* _Written exercise_: Could you write out, word for word, the part of the code review below that begins with the words containing "Why do we need" and ends with "vgic_v5_init(struct kvm *kvm)"?

─── Passage to read

Why do we need to track the number of vcpus separately from what KVM
already does? GICv4 does it because a lot of the state is managed by
the irqchip driver, but that's not the case here. I hope we can come
up with a slightly simpler model with GICv5.

> +
>  	/* We only allow userspace to drive the SW_PPI, if it is implemented. */
>  	bitmap_zero(kvm->arch.vgic.gicv5_vm.userspace_ppis,
>  		    VGIC_V5_NR_PRIVATE_IRQS);
> @@ -754,20 +786,98 @@ int vgic_v5_init(struct kvm *kvm)
>  		   kvm->arch.vgic.gicv5_vm.userspace_ppis,
>  		   ppi_caps.impl_ppi_mask, VGIC_V5_NR_PRIVATE_IRQS);
>  
> -	return 0;
> +	ret = vgic_v5_allocate_vm_id(kvm);
> +	if (ret) {
> +		kvm_err("Maximum number of GICv5 VMs reached!\n");
> +		return ret;
> +	}

I'd rather we don't scream on the console when running out of
VMIDs. If we're at capacity, so be it. That's not an error worth
spamming the console over.

> +
> +	ret = vgic_v5_create_per_vm_domain(&kvm->arch.vgic.gicv5_vm);
> +	if (ret)
> +		return ret;

Who is freeing the VMID?

> +
> +	/*
> +	 * Allocate VPE doorbells first - these are our conduit for
> +	 * communicating with the host irqchip driver.
> +	 */
> +	db_virq = irq_domain_alloc_irqs(kvm->arch.vgic.gicv5_vm.domain,
> +					nr_vcpus, NUMA_NO_NODE,
> +					&kvm->arch.vgic.gicv5_vm);
> +	if (db_virq < 0) {
> +		/* Simplify teardown by doing this early! */
> +		vgic_v5_teardown_per_vm_domain(&kvm->arch.vgic.gicv5_vm);
> +		return db_virq;
> +	}
> +
> +	kvm->arch.vgic.gicv5_vm.vpe_db_base = db_virq;
> +
> +	kvm_for_each_vcpu(i, vcpu, kvm) {
> +		d = irq_domain_get_irq_data(kvm->arch.vgic.gicv5_vm.domain,
> +					    db_virq + i);
> +		irq_set_status_flags(db_virq + i, IRQ_NOAUTOEN);
> +
> +		ret = request_irq(db_virq + i, db_handler, 0, "vcpu", vcpu);
> +		if (ret)
> +			return ret;
> +
> +		/* Stash it with the VCPU for easy retrieval */
> +		vcpu->arch.vgic_cpu.vgic_v5.gicv5_vpe.db = db_virq + i;
> +	}
> +
> +	/* Populate VMTE (with VPET and VM descriptor) */
> +	ret = vgic_v5_vmte_init(kvm);
> +	if (ret)

──────
─── Given material

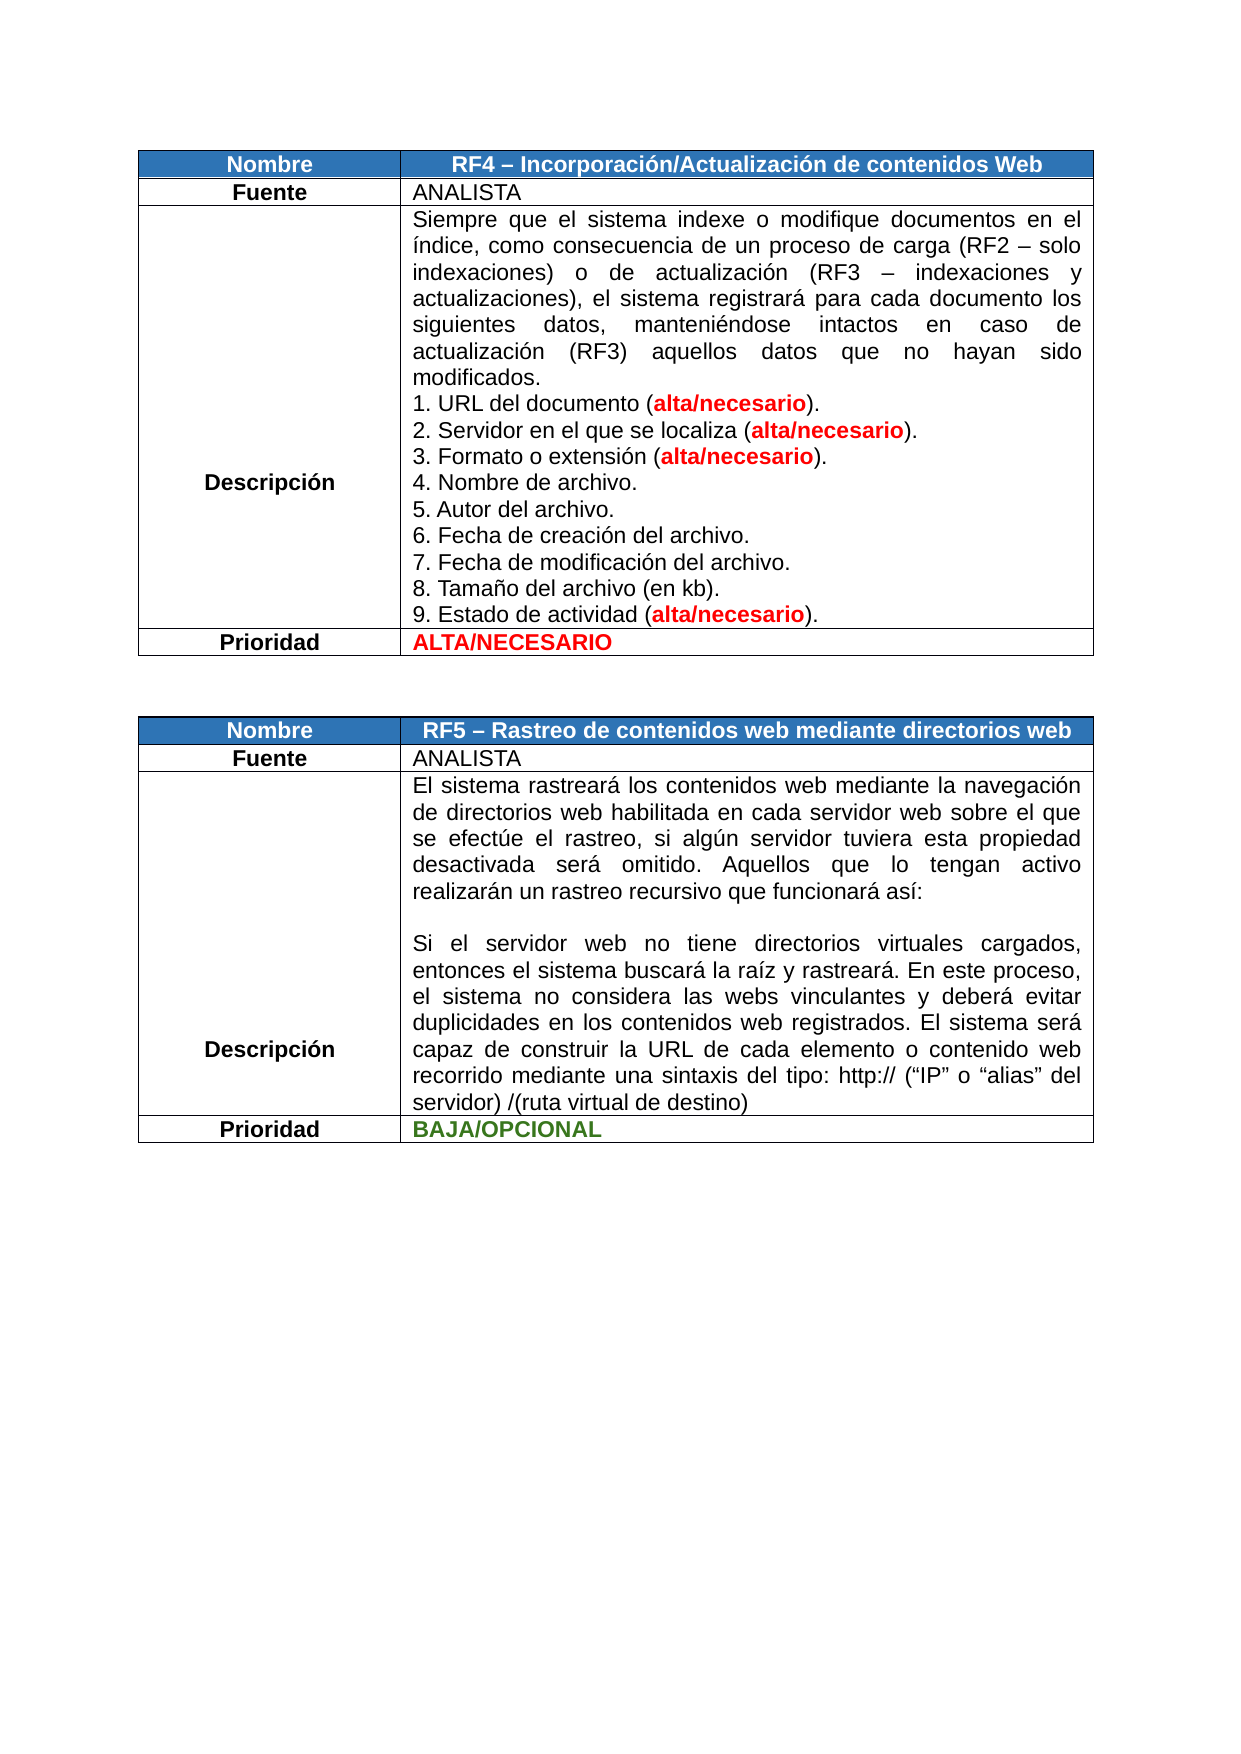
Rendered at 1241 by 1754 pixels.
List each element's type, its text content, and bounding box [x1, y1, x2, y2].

──────

* _Final result_:
Why do we need to track the number of vcpus separately from what KVM
already does? GICv4 does it because a lot of the state is managed by
the irqchip driver, but that's not the case here. I hope we can come
up with a slightly simpler model with GICv5.

> +
>  	/* We only allow userspace to drive the SW_PPI, if it is implemented. */
>  	bitmap_zero(kvm->arch.vgic.gicv5_vm.userspace_ppis,
>  		    VGIC_V5_NR_PRIVATE_IRQS);
> @@ -754,20 +786,98 @@ int vgic_v5_init(struct kvm *kvm)